# Fiverr session musicians, anyone experience?



## Flaneurette (Mar 25, 2017)

Does anyone have experience working with Fiverr session musicians? 

These days there are a huge number of musicians, ready to record a piece:

https://www.fiverr.com/categories/m...ans?source=category_tree&page=1&filter=rating

I think it would be fun to hire them.


----------



## mark.warman (Mar 25, 2017)

Out of curiosity, I clicked on a random Bassist with a headline $5 fee. Once I had added all the "extras" I would normally expect when hiring a professional session player, the fee had leapt to $78.75 (before tax) for a bassline to a single song. Suddenly not so cheap!


----------



## Flaneurette (Mar 25, 2017)

I noticed that too... some are _cheaper_ than others.  Yet, even $78 is relatively cheap compared to most studio musicians. I wonder about the audio quality and where it is being recorded... if an acoustic instrument is recorded in a bedroom, then it's a no-no for me.


----------



## Smikes77 (Mar 25, 2017)

mark.warman said:


> Out of curiosity, I clicked on a random Bassist with a headline $5 fee. Once I had added all the "extras" I would normally expect when hiring a professional session player, the fee had leapt to $78.75 (before tax) for a bassline to a single song. Suddenly not so cheap!

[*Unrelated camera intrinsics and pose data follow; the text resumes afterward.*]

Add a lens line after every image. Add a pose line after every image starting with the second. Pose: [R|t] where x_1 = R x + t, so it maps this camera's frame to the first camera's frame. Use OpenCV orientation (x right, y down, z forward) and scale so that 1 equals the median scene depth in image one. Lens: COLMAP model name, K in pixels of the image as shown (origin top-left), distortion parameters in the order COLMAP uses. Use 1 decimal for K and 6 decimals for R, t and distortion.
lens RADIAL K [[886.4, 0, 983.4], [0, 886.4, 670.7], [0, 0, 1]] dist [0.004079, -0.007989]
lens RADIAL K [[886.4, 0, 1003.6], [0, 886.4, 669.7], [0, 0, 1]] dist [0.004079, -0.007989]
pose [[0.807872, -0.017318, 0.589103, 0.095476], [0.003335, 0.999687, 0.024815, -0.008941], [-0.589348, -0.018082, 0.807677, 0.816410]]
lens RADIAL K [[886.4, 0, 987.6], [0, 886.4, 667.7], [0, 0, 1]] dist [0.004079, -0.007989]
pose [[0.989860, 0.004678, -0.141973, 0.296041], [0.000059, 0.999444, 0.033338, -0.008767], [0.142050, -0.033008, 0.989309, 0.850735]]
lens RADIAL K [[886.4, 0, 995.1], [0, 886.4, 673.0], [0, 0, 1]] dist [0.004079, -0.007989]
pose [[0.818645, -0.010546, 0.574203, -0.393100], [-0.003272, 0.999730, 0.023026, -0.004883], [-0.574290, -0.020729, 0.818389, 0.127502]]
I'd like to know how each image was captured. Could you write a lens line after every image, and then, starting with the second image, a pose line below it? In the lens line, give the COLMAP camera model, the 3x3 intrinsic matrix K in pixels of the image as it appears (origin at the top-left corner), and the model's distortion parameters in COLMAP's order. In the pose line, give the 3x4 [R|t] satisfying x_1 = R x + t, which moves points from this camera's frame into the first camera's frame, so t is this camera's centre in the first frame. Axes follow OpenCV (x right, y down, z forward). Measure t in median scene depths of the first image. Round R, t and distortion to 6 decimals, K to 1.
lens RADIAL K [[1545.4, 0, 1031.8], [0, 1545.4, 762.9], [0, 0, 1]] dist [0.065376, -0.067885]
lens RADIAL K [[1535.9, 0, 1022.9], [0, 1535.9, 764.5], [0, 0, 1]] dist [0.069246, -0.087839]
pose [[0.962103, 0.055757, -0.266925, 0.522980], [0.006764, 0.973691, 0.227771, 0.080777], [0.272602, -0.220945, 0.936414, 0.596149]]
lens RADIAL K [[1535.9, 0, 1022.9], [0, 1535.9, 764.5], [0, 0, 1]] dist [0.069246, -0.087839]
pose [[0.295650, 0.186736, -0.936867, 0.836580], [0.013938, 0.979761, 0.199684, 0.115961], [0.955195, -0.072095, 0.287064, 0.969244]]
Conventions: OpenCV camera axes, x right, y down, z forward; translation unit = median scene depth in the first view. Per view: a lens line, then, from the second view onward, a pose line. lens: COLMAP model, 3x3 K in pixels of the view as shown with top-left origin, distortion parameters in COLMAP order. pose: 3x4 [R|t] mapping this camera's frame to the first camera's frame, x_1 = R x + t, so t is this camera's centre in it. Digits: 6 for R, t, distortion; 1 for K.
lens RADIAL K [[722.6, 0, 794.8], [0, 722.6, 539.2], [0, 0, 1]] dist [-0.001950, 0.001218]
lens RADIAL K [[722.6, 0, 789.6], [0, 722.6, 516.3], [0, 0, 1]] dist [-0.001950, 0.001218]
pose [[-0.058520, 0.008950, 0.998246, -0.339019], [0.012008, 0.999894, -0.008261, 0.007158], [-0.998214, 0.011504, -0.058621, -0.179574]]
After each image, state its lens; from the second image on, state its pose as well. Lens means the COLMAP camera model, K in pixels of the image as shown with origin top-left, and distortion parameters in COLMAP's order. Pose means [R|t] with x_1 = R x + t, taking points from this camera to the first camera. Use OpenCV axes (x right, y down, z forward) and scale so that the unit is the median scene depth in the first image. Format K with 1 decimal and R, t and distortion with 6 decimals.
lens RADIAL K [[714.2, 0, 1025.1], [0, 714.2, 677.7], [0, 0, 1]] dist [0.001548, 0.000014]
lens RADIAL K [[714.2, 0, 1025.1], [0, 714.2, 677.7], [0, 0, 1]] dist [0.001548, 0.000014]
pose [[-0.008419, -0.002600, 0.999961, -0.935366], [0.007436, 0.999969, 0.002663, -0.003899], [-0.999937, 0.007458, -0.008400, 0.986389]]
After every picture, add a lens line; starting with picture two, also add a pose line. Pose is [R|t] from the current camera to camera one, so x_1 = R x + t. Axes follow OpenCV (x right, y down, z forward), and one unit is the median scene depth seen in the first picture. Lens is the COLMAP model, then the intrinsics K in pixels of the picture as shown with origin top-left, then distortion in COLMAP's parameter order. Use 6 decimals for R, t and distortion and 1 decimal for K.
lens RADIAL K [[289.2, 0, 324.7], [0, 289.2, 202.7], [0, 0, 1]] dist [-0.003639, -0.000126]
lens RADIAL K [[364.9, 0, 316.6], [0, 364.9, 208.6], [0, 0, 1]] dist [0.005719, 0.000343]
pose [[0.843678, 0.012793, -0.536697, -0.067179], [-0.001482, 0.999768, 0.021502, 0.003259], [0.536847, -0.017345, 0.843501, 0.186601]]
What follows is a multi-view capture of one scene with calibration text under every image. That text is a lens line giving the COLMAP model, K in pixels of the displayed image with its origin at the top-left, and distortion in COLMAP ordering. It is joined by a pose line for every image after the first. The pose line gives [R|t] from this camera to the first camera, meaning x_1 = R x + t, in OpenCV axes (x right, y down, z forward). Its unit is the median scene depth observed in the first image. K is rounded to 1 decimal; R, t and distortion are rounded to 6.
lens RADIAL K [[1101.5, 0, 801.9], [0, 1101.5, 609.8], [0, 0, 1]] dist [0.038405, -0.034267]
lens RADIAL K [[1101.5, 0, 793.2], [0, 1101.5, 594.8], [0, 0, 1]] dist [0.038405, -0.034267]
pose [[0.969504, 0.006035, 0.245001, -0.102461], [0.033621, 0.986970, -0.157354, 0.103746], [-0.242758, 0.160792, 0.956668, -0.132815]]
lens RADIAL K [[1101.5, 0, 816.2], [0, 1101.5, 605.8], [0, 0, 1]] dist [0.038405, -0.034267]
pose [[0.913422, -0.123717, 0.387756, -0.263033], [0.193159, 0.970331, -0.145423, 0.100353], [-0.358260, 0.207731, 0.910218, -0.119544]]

I would say that's still ok (depending on the quality).

What were the extras?

But I did ask a graphic artist to design a really simple logo for me to which he replied "no, I can`t do it"


----------



## Flaneurette (Mar 25, 2017)

This looks/sounds pretty interesting:

https://www.fiverr.com/nadavfreehand/record-oriental-strings-on-your-song


----------



## ghobii (Mar 25, 2017)

Here's a podcast of a guy who took one of his existing songs and re-recorded the whole thing using only Fiverr musicians. He details the whole process, and it's pretty interesting. https://beta.prx.org/stories/159910


----------



## dariusofwest (Mar 25, 2017)

I've hired a drummer from there once, great experience.


----------



## mwarsell (Mar 26, 2017)

I can play the Emotional Cello for a few quid.


----------



## thesteelydane (Mar 26, 2017)

I currently charge 80 USD pr part for a normal song, and I think that's actually too cheap considering you don't have to pay studio rental or audio engineer fees, and get a finished edited file ready to drop into your session. I don't know how anyone who charges less can make a living wage from it, but maybe they don't.


----------



## Flaneurette (Mar 31, 2017)

ghobii said:


> Here's a podcast of a guy who took one of his existing songs and re-recorded the whole thing using only Fiverr musicians. He details the whole process, and it's pretty interesting. https://beta.prx.org/stories/159910



Very interesting! The final song sounds like a relatively good indie recording.


----------



## BlueGreenBoy (Mar 31, 2017)

I've used musicians from soundbetter.com with great success.


----------